What needs to be done: Below are the records; count how many of their lines hold the string "ruimte" and give the number alone.

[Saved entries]
──────────

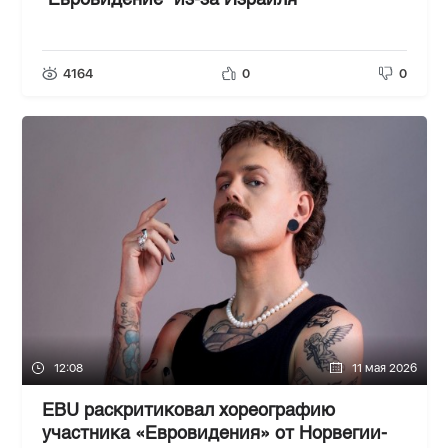
"Евровидение" из-за Израиля
4164
0
0
12:08
11 мая 2026
EBU раскритиковал хореографию
участника «Евровидения» от Норвегии-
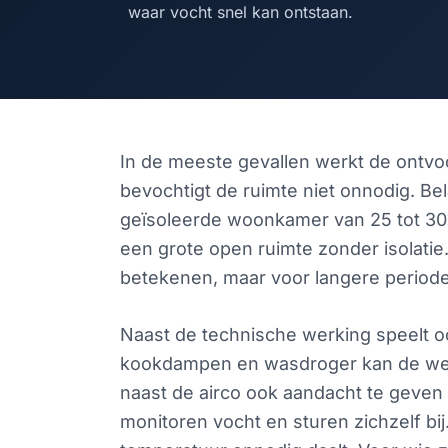
waar vocht snel kan ontstaan.
In de meeste gevallen werkt de ontvoc
bevochtigt de ruimte niet onnodig. Bela
geïsoleerde woonkamer van 25 tot 30
een grote open ruimte zonder isolatie
betekenen, maar voor langere perioden
Naast de technische werking speelt o
kookdampen en wasdroger kan de werki
naast de airco ook aandacht te geven
monitoren vocht en sturen zichzelf bij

──────────

Answer box: 2